Small-cap stocks are more sensitive to macroeconomic changes, that lead to more volatility in the short run. But prudent stock selection within the under researched small-cap universe, and identifying stocks in the early stages of growth have helped top-performing schemes like SSF deliver better risk-adjusted returns over the long term. Performance as measured by 10-year rolling returns over the past 13 years (since inception of the scheme) shows that SSF delivered a compound annual growth rate (CAGR) of 21 percent, while the Nifty Smallcap 250 TRI (Total Returns Index) delivered 11 percent. Srinivasan follows a bottom-up stock selection philosophy. “From a long-term-investing perspective, we try and buy a decent business run by good guys at reasonable valuations,” Srinivasan says.
“We follow a simple stock selection process that helps deliver better returns across equity market cycles”, says Srinivasan. He chooses good businesses that have competitive advantage, are able to generate a reasonably high return on capital, have low capital intensity, high cash conversion, pricing power, longevity and are scalable. Though the scheme underperformed its peers and the benchmark during the post-COVID rally that started in March 2020, it has managed to cushion the turbulence in the equity markets over the last nine months.

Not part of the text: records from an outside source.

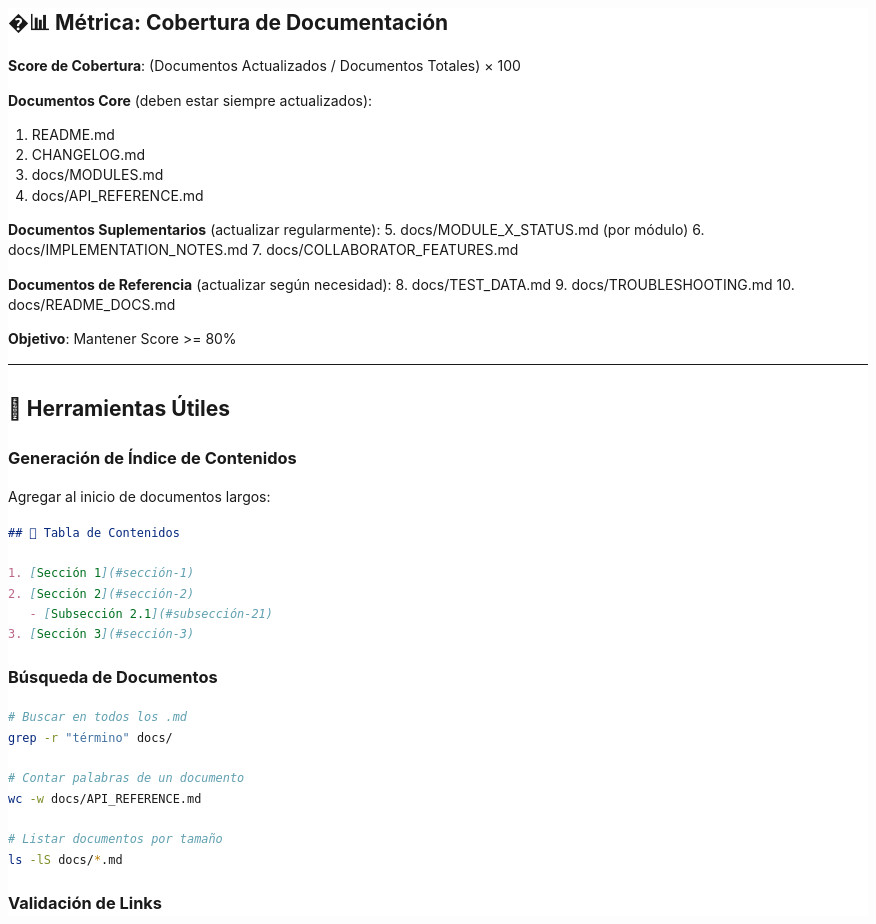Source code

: 
## �📊 Métrica: Cobertura de Documentación

**Score de Cobertura**: (Documentos Actualizados / Documentos Totales) × 100

**Documentos Core** (deben estar siempre actualizados):
1. README.md
2. CHANGELOG.md
3. docs/MODULES.md
4. docs/API_REFERENCE.md

**Documentos Suplementarios** (actualizar regularmente):
5. docs/MODULE_X_STATUS.md (por módulo)
6. docs/IMPLEMENTATION_NOTES.md
7. docs/COLLABORATOR_FEATURES.md

**Documentos de Referencia** (actualizar según necesidad):
8. docs/TEST_DATA.md
9. docs/TROUBLESHOOTING.md
10. docs/README_DOCS.md

**Objetivo**: Mantener Score >= 80%

---

## 🚀 Herramientas Útiles

### Generación de Índice de Contenidos

Agregar al inicio de documentos largos:
```markdown
## 📑 Tabla de Contenidos

1. [Sección 1](#sección-1)
2. [Sección 2](#sección-2)
   - [Subsección 2.1](#subsección-21)
3. [Sección 3](#sección-3)
```

### Búsqueda de Documentos

```bash
# Buscar en todos los .md
grep -r "término" docs/

# Contar palabras de un documento
wc -w docs/API_REFERENCE.md

# Listar documentos por tamaño
ls -lS docs/*.md
```

### Validación de Links
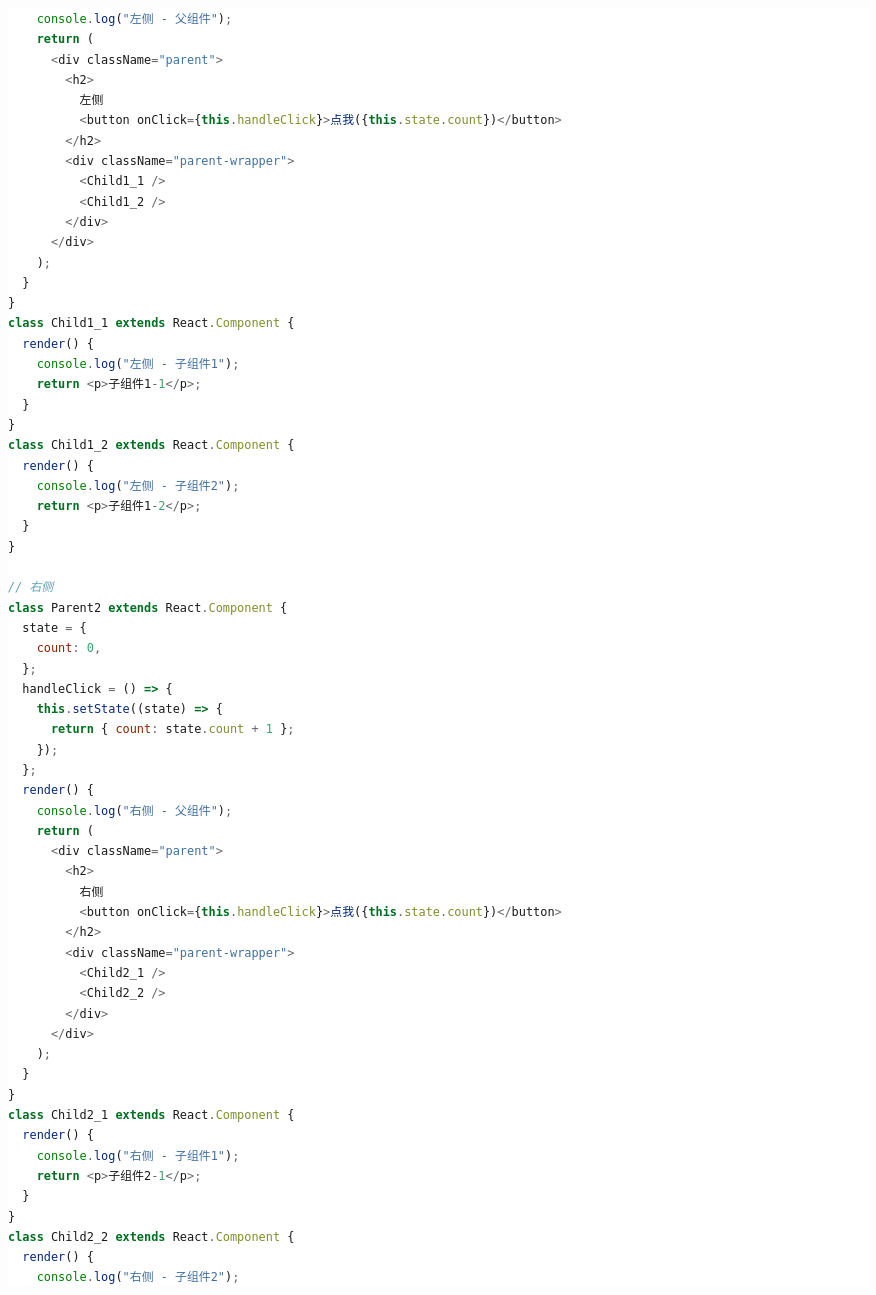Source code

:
 ```javascript
    console.log("左侧 - 父组件");
    return (
      <div className="parent">
        <h2>
          左侧
          <button onClick={this.handleClick}>点我({this.state.count})</button>
        </h2>
        <div className="parent-wrapper">
          <Child1_1 />
          <Child1_2 />
        </div>
      </div>
    );
  }
}
class Child1_1 extends React.Component {
  render() {
    console.log("左侧 - 子组件1");
    return <p>子组件1-1</p>;
  }
}
class Child1_2 extends React.Component {
  render() {
    console.log("左侧 - 子组件2");
    return <p>子组件1-2</p>;
  }
}

// 右侧
class Parent2 extends React.Component {
  state = {
    count: 0,
  };
  handleClick = () => {
    this.setState((state) => {
      return { count: state.count + 1 };
    });
  };
  render() {
    console.log("右侧 - 父组件");
    return (
      <div className="parent">
        <h2>
          右侧
          <button onClick={this.handleClick}>点我({this.state.count})</button>
        </h2>
        <div className="parent-wrapper">
          <Child2_1 />
          <Child2_2 />
        </div>
      </div>
    );
  }
}
class Child2_1 extends React.Component {
  render() {
    console.log("右侧 - 子组件1");
    return <p>子组件2-1</p>;
  }
}
class Child2_2 extends React.Component {
  render() {
    console.log("右侧 - 子组件2");
```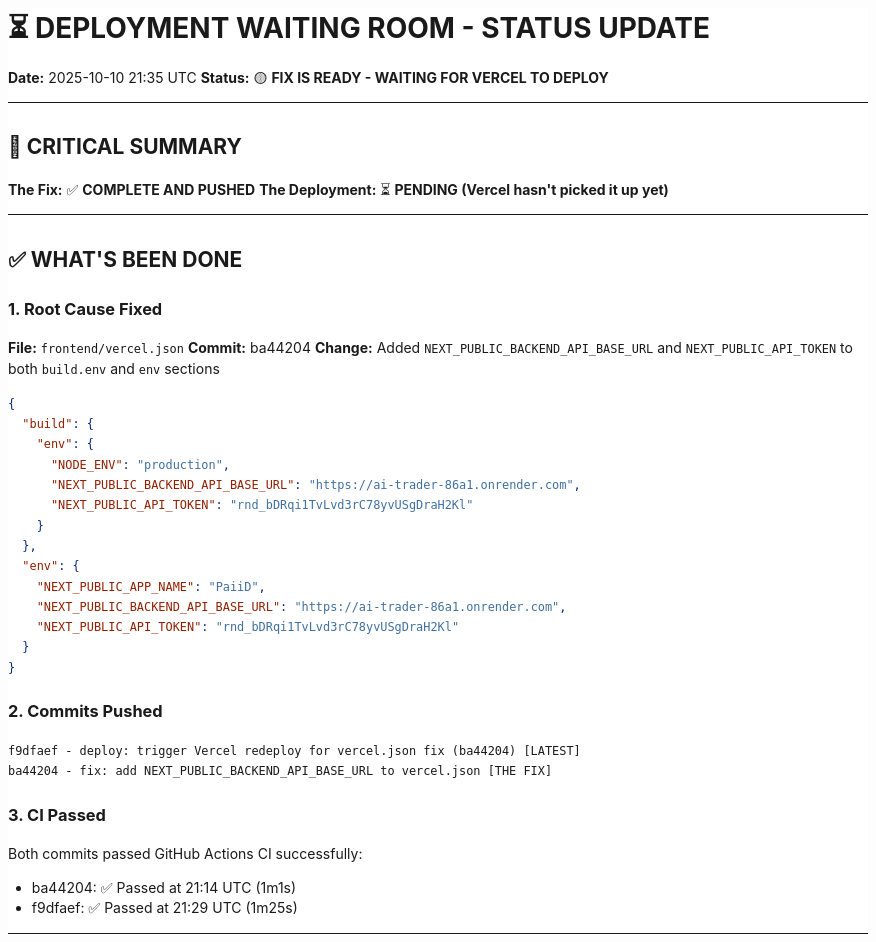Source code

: # ⏳ DEPLOYMENT WAITING ROOM - STATUS UPDATE

**Date:** 2025-10-10 21:35 UTC
**Status:** 🟡 **FIX IS READY - WAITING FOR VERCEL TO DEPLOY**

---

## 🎯 CRITICAL SUMMARY

**The Fix:** ✅ **COMPLETE AND PUSHED**
**The Deployment:** ⏳ **PENDING (Vercel hasn't picked it up yet)**

---

## ✅ WHAT'S BEEN DONE

### 1. Root Cause Fixed
**File:** `frontend/vercel.json`
**Commit:** ba44204
**Change:** Added `NEXT_PUBLIC_BACKEND_API_BASE_URL` and `NEXT_PUBLIC_API_TOKEN` to both `build.env` and `env` sections

```json
{
  "build": {
    "env": {
      "NODE_ENV": "production",
      "NEXT_PUBLIC_BACKEND_API_BASE_URL": "https://ai-trader-86a1.onrender.com",
      "NEXT_PUBLIC_API_TOKEN": "rnd_bDRqi1TvLvd3rC78yvUSgDraH2Kl"
    }
  },
  "env": {
    "NEXT_PUBLIC_APP_NAME": "PaiiD",
    "NEXT_PUBLIC_BACKEND_API_BASE_URL": "https://ai-trader-86a1.onrender.com",
    "NEXT_PUBLIC_API_TOKEN": "rnd_bDRqi1TvLvd3rC78yvUSgDraH2Kl"
  }
}
```

### 2. Commits Pushed
```
f9dfaef - deploy: trigger Vercel redeploy for vercel.json fix (ba44204) [LATEST]
ba44204 - fix: add NEXT_PUBLIC_BACKEND_API_BASE_URL to vercel.json [THE FIX]
```

### 3. CI Passed
Both commits passed GitHub Actions CI successfully:
- ba44204: ✅ Passed at 21:14 UTC (1m1s)
- f9dfaef: ✅ Passed at 21:29 UTC (1m25s)

---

Notwithstanding the fact that the scheme has a large corpus of over Rs 11,646 crore, SSF has allocated an average of 74 percent to AMFI-defined small-cap stocks over the past five years. Interestingly, it has not invested in large-cap stocks for the last two years. Higher allocation to the small-cap space for a scheme with a large corpus like SSF seems to be a risky strategy. Liquidity is the biggest challenge in the small-cap space. It reduces the flexibility to exit at a reasonable impact cost. It may be a bigger cause for concern in a downturn. “The higher corpus also impacts portfolio sizing, especially because stocks in this space are quite illiquid. Liquidity or the lack of it impacts our ability to take risks and generate higher returns,” Srinivasan explains.
Over the past five years, average cash holding has been 7.5 percent. At times, it has exceeded 10 percent due to the allocation towards derivative exposure. Holding higher cash has never been a risk-mitigation strategy for this scheme. “Based on the view of the market and/or the availability of liquid stock ideas, and/or stock specific convictions, cash exposure may go up to 10 percent of the fund,’’ says Srinivasan.
Long-term holdings such as Rajratan Global Wire, Relaxo Footwears, Thangamayil Jewellery and Garware Technical Fibres have paid off well for SSF. In the wake of the recent correction, the fund has also added stocks such as Delhivery, Zydus Wellness, Nuvoco Vistas Corporation and Brigade Enterprises.
Small-sized stocks are more sensitive to the market gyrations. Also, illiquidity is the concern. How you adapt to changing market conditions has been one of the deciding factors for the outperformance of small-cap funds. Barring a few, most schemes in the category churn the portfolio actively. However, over the last 6-9 months, most of them seem to be following a buy-and-hold strategy. As of June 2022, SSF’s turnover ratio was 18 percent.
Average number of stocks was about 49 over the past year, one of the lowest among peers. “Our preference is for a lower number of stocks than 49. Liquidity constraints and a lack of higher conviction ideas have resulted in this higher number. It is a challenge, which is the reason why the fund is closed for lump-sum inflows,” says Srinivasan. Investors with a high risk appetite can consider investing in SSF with a time horizon of seven years and more through the systematic investment plan (SIP) route.